I digress, as the morning continued being increasingly pleasant I still felt a tremendous oneness with myself and my surroundings, the miles rolled by with a gentle but persistent haste. I absorb myself in the pleasures of looking at a map, having a vague direction I need to be going in (largely south with a little west thrown in), looking to avoid or navigate around obstacles (major roads, cities, and rivers) and getting on with the task of enjoying the stunning countryside that France has to offer. It was little things like crossing the Seine on a free ferry was bewildering at first but as the shock wore off that they weren't going to ask for money for the extremely short crossing made it all the more pleasant.
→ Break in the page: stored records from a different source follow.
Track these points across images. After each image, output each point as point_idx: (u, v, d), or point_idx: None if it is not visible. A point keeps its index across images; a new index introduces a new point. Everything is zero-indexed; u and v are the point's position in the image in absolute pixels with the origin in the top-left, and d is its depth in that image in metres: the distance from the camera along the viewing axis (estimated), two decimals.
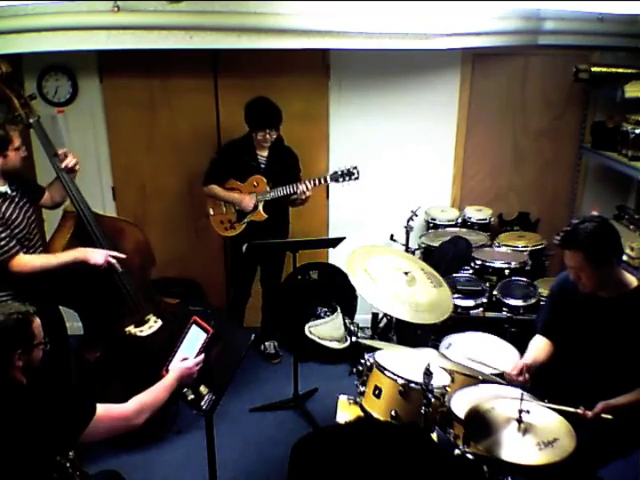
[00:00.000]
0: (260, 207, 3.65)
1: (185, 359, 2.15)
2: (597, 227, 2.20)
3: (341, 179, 3.60)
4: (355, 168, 3.60)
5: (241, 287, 3.98)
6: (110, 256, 2.84)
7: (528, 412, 1.97)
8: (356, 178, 3.61)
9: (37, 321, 1.90)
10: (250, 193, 3.64)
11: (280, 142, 3.70)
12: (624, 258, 3.43)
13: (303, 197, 3.61)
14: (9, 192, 2.67)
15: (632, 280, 2.30)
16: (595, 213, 3.95)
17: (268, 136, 3.55)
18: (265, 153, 3.67)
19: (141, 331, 3.02)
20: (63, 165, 2.86)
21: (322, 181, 3.61)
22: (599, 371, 2.28)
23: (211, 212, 3.76)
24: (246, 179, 3.65)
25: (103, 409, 1.83)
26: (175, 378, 2.08)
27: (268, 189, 3.63)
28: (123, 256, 2.89)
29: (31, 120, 2.83)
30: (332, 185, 4.22)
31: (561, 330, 2.47)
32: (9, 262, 2.58)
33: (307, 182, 3.59)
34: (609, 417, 2.13)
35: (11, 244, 2.58)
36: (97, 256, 2.79)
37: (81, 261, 2.75)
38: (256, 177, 3.64)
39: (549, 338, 2.52)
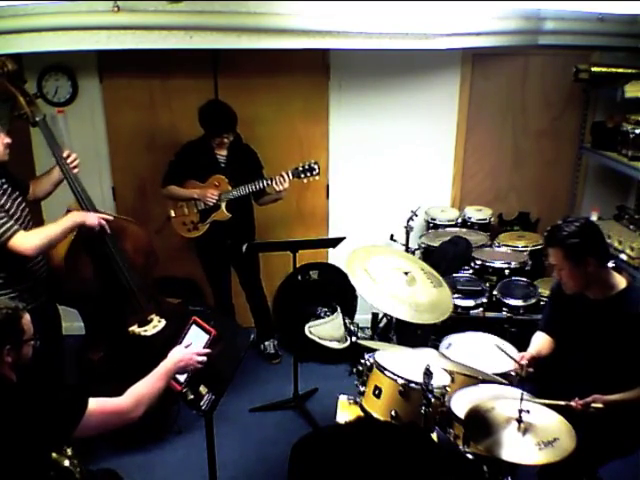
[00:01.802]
0: (223, 206, 3.61)
1: (189, 346, 2.09)
2: (579, 227, 2.22)
3: (302, 175, 3.54)
4: (316, 163, 3.55)
5: (219, 285, 3.97)
6: (101, 219, 2.83)
7: (528, 412, 1.97)
8: (317, 174, 3.57)
9: (27, 317, 1.86)
10: None
11: (238, 140, 3.66)
12: (624, 258, 3.45)
13: (279, 189, 3.52)
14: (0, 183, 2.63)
15: (620, 282, 2.30)
16: (595, 213, 3.97)
17: (226, 140, 3.53)
18: (224, 152, 3.63)
19: (145, 330, 3.02)
20: (68, 161, 2.83)
21: (285, 177, 3.51)
22: (589, 371, 2.29)
23: (172, 214, 3.70)
24: (206, 179, 3.62)
25: (96, 403, 1.79)
26: (174, 363, 2.00)
27: (230, 188, 3.60)
28: (111, 218, 2.89)
29: (37, 118, 2.79)
30: (332, 185, 4.24)
31: (559, 328, 2.49)
32: (10, 241, 2.52)
33: (278, 177, 3.50)
34: (600, 406, 2.14)
35: (10, 223, 2.52)
36: (92, 218, 2.79)
37: (79, 224, 2.75)
38: (217, 177, 3.61)
39: (550, 335, 2.54)
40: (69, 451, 1.86)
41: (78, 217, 2.76)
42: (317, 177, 3.58)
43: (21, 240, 2.55)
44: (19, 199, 2.72)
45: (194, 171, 3.62)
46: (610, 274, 2.31)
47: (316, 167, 3.54)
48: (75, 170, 2.88)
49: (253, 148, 3.72)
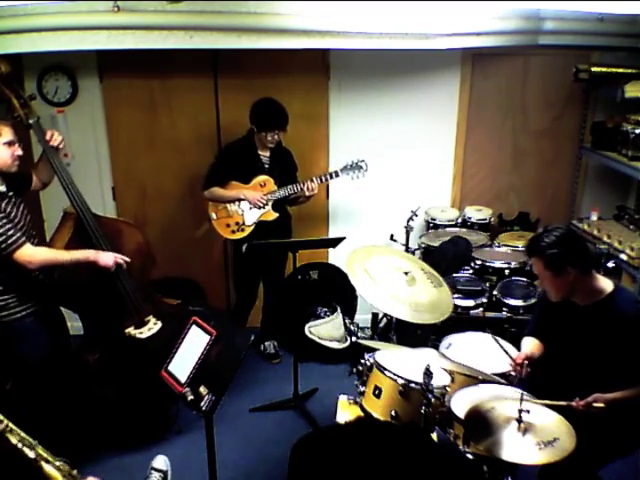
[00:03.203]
0: (269, 207, 3.65)
1: None
2: (558, 236, 2.22)
3: (351, 172, 3.67)
4: (363, 161, 3.68)
5: (247, 291, 3.97)
6: (117, 259, 2.85)
7: (528, 412, 1.97)
8: (365, 170, 3.70)
9: None
10: None
11: (279, 142, 3.71)
12: (624, 258, 3.45)
13: (310, 194, 3.64)
14: (6, 191, 2.65)
15: (607, 286, 2.30)
16: (595, 213, 3.97)
17: (277, 137, 3.57)
18: (267, 153, 3.67)
19: (140, 333, 3.01)
20: (50, 143, 2.81)
21: (333, 176, 3.67)
22: (583, 374, 2.29)
23: (214, 216, 3.68)
24: (250, 180, 3.64)
25: None
26: None
27: (276, 188, 3.63)
28: (128, 259, 2.90)
29: (30, 121, 2.80)
30: (332, 185, 4.24)
31: (546, 334, 2.50)
32: (16, 253, 2.55)
33: (317, 178, 3.63)
34: (601, 405, 2.14)
35: (18, 234, 2.56)
36: (107, 258, 2.80)
37: (91, 262, 2.76)
38: (262, 177, 3.64)
39: (537, 340, 2.54)
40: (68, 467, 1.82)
41: (92, 255, 2.77)
42: (364, 175, 3.73)
43: (27, 253, 2.59)
44: (22, 205, 2.74)
45: (238, 172, 3.63)
46: (595, 279, 2.30)
47: (363, 165, 3.68)
48: (61, 145, 2.85)
49: (290, 150, 3.77)
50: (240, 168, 3.63)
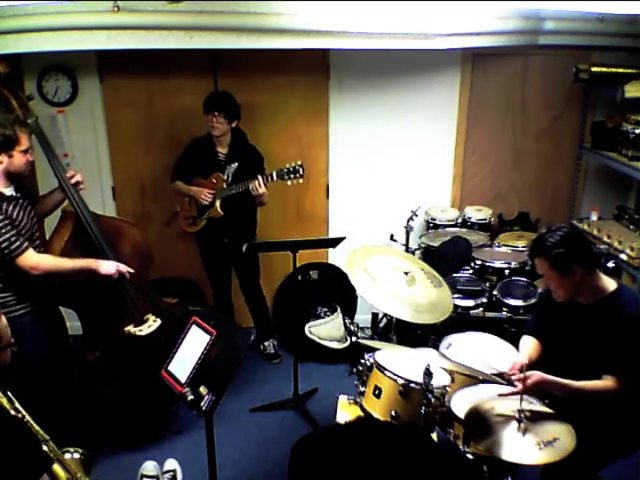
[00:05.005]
0: (217, 204, 3.63)
1: None
2: (562, 236, 2.22)
3: (287, 176, 3.47)
4: (301, 166, 3.45)
5: (217, 283, 3.99)
6: (119, 268, 2.86)
7: (528, 412, 1.97)
8: (300, 176, 3.47)
9: (3, 321, 1.80)
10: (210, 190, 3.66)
11: (242, 140, 3.68)
12: (624, 258, 3.45)
13: (256, 193, 3.49)
14: (14, 194, 2.67)
15: (610, 284, 2.30)
16: (595, 213, 3.97)
17: (215, 120, 3.51)
18: (225, 150, 3.66)
19: (140, 330, 3.02)
20: (72, 181, 2.88)
21: (269, 179, 3.48)
22: (579, 374, 2.28)
23: (178, 208, 3.82)
24: (208, 176, 3.66)
25: None
26: None
27: (225, 186, 3.62)
28: (132, 270, 2.91)
29: (29, 121, 2.81)
30: (332, 185, 4.24)
31: (546, 333, 2.50)
32: (19, 259, 2.57)
33: (262, 177, 3.46)
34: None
35: (20, 241, 2.57)
36: (109, 267, 2.82)
37: (93, 270, 2.78)
38: (215, 174, 3.64)
39: (537, 339, 2.54)
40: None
41: (94, 264, 2.80)
42: (301, 180, 3.48)
43: (31, 260, 2.61)
44: (29, 208, 2.75)
45: (197, 167, 3.66)
46: (599, 278, 2.30)
47: (300, 170, 3.45)
48: (81, 186, 2.92)
49: (260, 151, 3.71)
50: (199, 163, 3.66)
Lunch, sitting in the shade of a tree by a Boule trap in a sleepy village whilst I devour a large sandwich of cold cuts (ham in this case), a brick of cheese and salad, rounded off with some juicy in season yellow plums can be heartily recommended; throw in a short nap and it's heaven sent. As I battled further south I arrived at the town of Couches-en-Ouche to find the town centre, and the direction I would've liked to have gone, blocked off. Bugger, I thought as I studied the map to see how far I'd need to back track but as I did the sound of music availed my ears; Street Festival! That I have to admit were playing some rather good brass and percussion based funky jazz. With the main street cordoned off the bands would walk up and down stopping at various busy places to play a few songs for the gathering crowds pleasure. Largely this consisted of the bars, which were packed full and flowing out onto the street but occasionally they would meet and have a mini battle. It was a highly entertaining interlude, even the random AC/DC cover band at the end of the road gave me a giggle, though it is odd when you hear songs you know sung in heavily accented English.
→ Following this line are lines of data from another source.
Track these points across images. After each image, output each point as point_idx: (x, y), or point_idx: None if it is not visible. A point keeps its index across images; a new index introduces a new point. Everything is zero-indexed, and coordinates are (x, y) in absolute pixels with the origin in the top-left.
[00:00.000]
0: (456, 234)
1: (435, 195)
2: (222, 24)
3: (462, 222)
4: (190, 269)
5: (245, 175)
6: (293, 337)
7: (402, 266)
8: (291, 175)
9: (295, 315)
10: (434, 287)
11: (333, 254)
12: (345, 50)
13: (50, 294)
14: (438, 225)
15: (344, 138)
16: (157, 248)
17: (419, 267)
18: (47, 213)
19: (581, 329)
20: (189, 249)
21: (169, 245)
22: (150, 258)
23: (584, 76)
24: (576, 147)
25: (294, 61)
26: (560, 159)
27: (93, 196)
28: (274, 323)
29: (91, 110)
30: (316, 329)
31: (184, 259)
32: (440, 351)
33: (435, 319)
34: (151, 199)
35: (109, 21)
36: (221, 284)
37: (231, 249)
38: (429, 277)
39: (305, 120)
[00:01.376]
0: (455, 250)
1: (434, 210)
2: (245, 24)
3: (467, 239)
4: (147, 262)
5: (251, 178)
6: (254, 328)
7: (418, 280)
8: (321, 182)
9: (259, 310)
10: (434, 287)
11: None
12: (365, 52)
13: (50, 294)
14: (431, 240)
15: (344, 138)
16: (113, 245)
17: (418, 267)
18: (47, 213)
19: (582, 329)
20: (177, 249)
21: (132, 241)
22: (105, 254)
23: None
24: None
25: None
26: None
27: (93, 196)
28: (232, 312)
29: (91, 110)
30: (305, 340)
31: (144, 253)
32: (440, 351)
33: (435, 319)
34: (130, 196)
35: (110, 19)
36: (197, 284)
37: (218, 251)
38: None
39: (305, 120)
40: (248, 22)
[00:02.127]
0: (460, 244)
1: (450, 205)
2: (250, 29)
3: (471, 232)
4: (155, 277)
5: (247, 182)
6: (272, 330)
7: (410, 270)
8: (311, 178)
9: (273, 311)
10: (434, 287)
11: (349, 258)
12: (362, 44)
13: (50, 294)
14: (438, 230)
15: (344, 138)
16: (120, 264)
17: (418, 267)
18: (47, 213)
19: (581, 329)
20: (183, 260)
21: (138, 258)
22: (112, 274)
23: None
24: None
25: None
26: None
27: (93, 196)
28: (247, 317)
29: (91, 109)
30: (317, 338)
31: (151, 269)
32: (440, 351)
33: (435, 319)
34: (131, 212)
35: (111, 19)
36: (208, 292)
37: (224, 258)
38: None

Unfortunately I did get a little lost and whilst I did end up heading south it was in the slightly wrong direction, it was time for the first of many de-tours. If only it wasn't for the consistent head wind which for the last forty odd miles of the day and had me swearing at it on more than one occasion the day could've continued to be pleasant. Alas the old worrying water situation wasn't much better today with the previously mentioned lack of shops I dwindled to my reserve bottle, which was planned for cooking alone. Finding another lovely campsite in a unused field next to a road and behind a hedge I settled down for the night with a pleasing dinner of rice, veg and sauce (I'm afraid I did drink the rice water, desperate times); a pipe and the liberal application of aftersun (of course I'm creaming myself through the day but that didn't stop me from cooking) I was ready for bed. Another small section of France conquered, the search for fluids will continue tomorrow; bonne nuit.
Lesson for the day: looks and comfort are two different things in a saddle, the latter should always outweigh the former.